Coding 2023-07-17
Now that I have some ideas for the types involved in the actual parsing part of the Earley parser, I've got a better handle on visualizing its operation, and I've concluded that I do, in fact, need nullability checking. Which is a shame. Loup Vaillant has an explanation of what that's supposed to solve, but I'm going to try phrasing it in terms of my "trying to teach this stuff to myself" code structure.
Basically... Start with the three operations: scanning, prediction, and completion. Now, ignore scanning, because it inherently operates on two distinct state sets, so it's unproblematic in this context. Going over prediction, it does operate on just one state set, but once a prediction has been done, there is guaranteed to be no more work. Now, completion is a little more subtle, because it's unproblematic if the item being completed was started in an earlier state set, which is guaranteed to be the case... unless the symbol is nullable.
There are a few ways to deal with this:
- Retry completions until nothing changes, making sure to bring in predictions as those are added.
- Determine the set of nullable symbols immediately before parsing.
- Determine the set of nullable symbols incrementally, as rules are added.
I kind of don't want to do things the first way, because I suspect that that would end in some weird redundant loops.
So, I need to either have nullability calculations right before parsing, or incrementally. I want doing it incrementally to be a slam dunk, but I suspect that it's not. Basically, if you add a single rule, the immediate question is whether it renders the left-hand-side symbol nullable, but if it does, then every non-nullable symbol has to be checked for whether making that first symbol nullable makes that other symbol nullable. Jeffrey Kegler's note on the nullable stuff presents a linear-time algorithm for detecting nullables. I'm going to try to walk through what doing it incrementally would look like.
So, there are going to be several auxiliary maps. These maps only need to concern themselves with rules that have no terminal symbols. One map from LHS to rules. One map from RHS symbols to sets of rules (including LHS I think). A set of nonterminals with empty rules. A mapping from every non-terminal in the LHSs to whether that is a nullable symbol, false by default.
At this point, things diverge sharply and I kind of have to wing it. I believe I'll have to re-derive the time bounds of what I'm about to propose, if I want to know what they are.
When adding a rule:
- If there are terminal symbols, ignore it.
- If the rule is empty, add it to the set of empty rules. Actually, this step and data might not be needed.
- If the LHS is already marked nullable, ignore it.
- If the RHS is made up only of nullable symbols, mark the LHS as nullable, and then, iterate over every rule with the LHS in the RHS, to see whether any of those rules now have only nullable symbols in the RHS. If so, mark the associated LHS as nullable and recurse.
I'm honestly missing what anything besides the RHS map and the nullability map is accomplishing in this, so I'm going to see how far I can get with just those.
One thing I note is that, once a symbol has been marked nullable, there's no reason to check any rules with that LHS, so it could be efficient to remove such rules from the RHS sets.

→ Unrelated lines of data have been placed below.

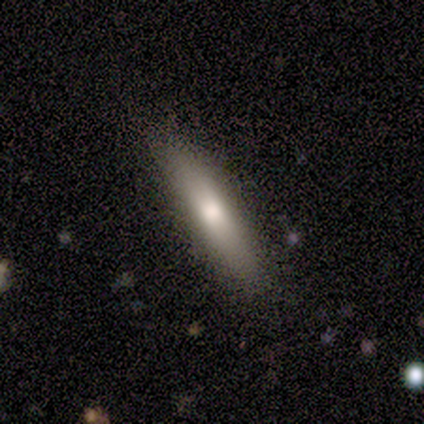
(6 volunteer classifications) Smooth or featured: smooth — 67% (featured or disk — 33%)
How rounded: cigar-shaped — 100%
Merging: none — 83% (minor disturbance — 17%)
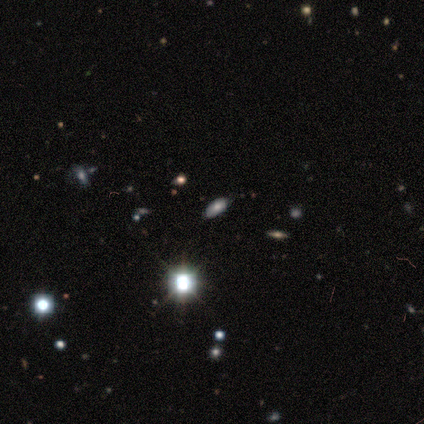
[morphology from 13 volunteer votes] Smooth or featured: smooth — 46% (star or artifact — 38%)
How rounded: in between — 83% (round — 17%)
Merging: none — 62% (minor disturbance — 12%)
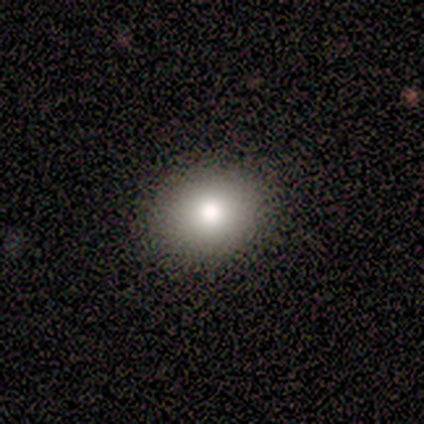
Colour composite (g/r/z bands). It shows a smooth galaxy with no disk features (75%) that is round (100%). Merging: none (100%).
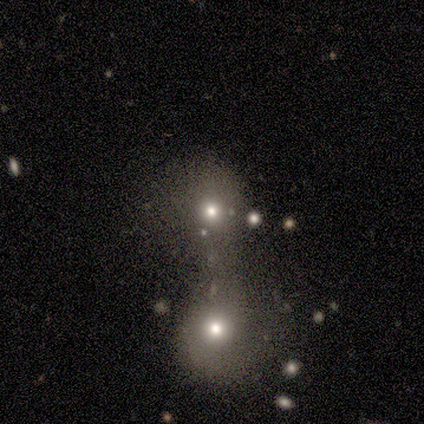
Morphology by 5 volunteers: Q: Smooth or featured?
A: smooth (60%); runner-up: featured or disk (20%)
Q: How rounded?
A: round (100%)
Q: Merging?
A: merger (100%)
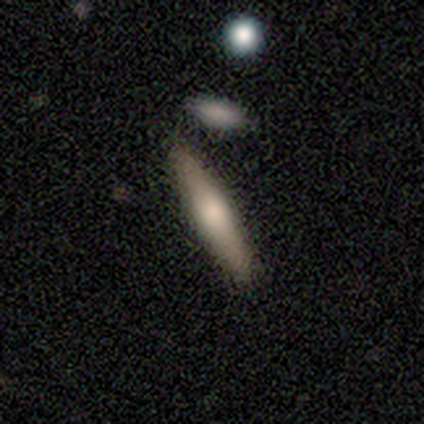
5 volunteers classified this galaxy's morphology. This is likely a smooth galaxy (60%). How rounded: clearly cigar-shaped (100%). Merging: clearly none (100%).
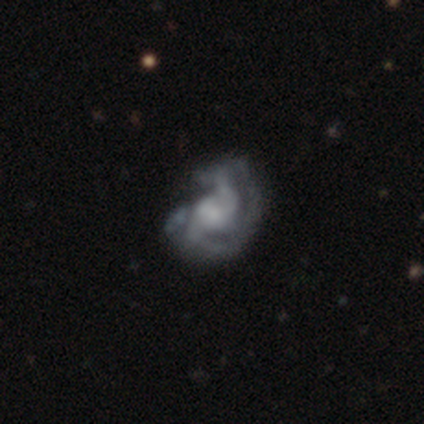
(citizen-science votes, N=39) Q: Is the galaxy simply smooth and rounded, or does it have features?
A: featured or disk — 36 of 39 (92%).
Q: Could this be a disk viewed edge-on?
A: no — 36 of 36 (100%).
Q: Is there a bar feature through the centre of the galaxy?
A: no — 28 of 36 (78%).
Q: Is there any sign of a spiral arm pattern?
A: yes — 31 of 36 (86%).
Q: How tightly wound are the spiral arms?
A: medium — 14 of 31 (45%).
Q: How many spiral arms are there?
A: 2 — 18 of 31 (58%).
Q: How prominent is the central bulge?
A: small — 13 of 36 (36%).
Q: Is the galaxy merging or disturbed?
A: none — 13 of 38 (34%).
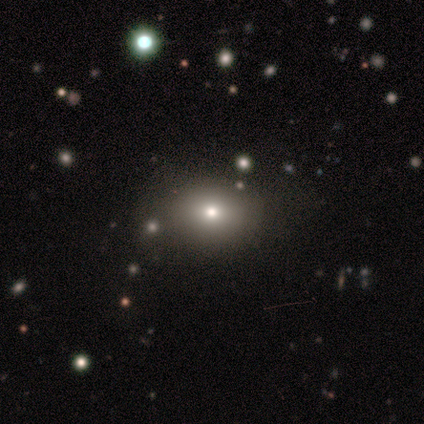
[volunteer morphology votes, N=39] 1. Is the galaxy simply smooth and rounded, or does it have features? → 77% smooth, 18% star or artifact, 5% featured or disk.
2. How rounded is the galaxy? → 63% in between, 37% round, 0% cigar-shaped.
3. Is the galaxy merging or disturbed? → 72% none, 22% minor disturbance, 6% major disturbance, 0% merger.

Potentially there could be a different way to store the RHS data other than literally, like as sets of symbols not known to be nullable. Then, when a set gets to zero, mark the LHS as nullable and cut down on stuff. You know, stuff.
I think this is enough to get started with tweaking the representation. Looking over it, I'm highly skeptical that what I have in mind is worst-case linear, but it shouldn't lead to any huge degradations in grammars that don't "need" this stuff.
One more pass at trying to make sense of this:
To mark a rule nullable, check the RHS table. It should be safe for the RHS table to contain tables from the LHS to the sets of symbols not known to be nullable. When a symbol is marked nullable, then that means that it needs to be removed from every other entry. For each other RHS symbol, put together a set of LHS symbols to check. If any LHS symbol is associated with the set of just the nullable symbol, then that symbol has to be marked nullable on the next pass. For LHS symbols with other sets, those sets represent RHS symbols that need to be updated; doing so is guaranteed not to produce more nullable symbols.
I'm still not sure about the time bounds, but I think I can get this to make sense, so I'm going to take down some notes on how I need to change up stuff, and then get to bed.
Good night.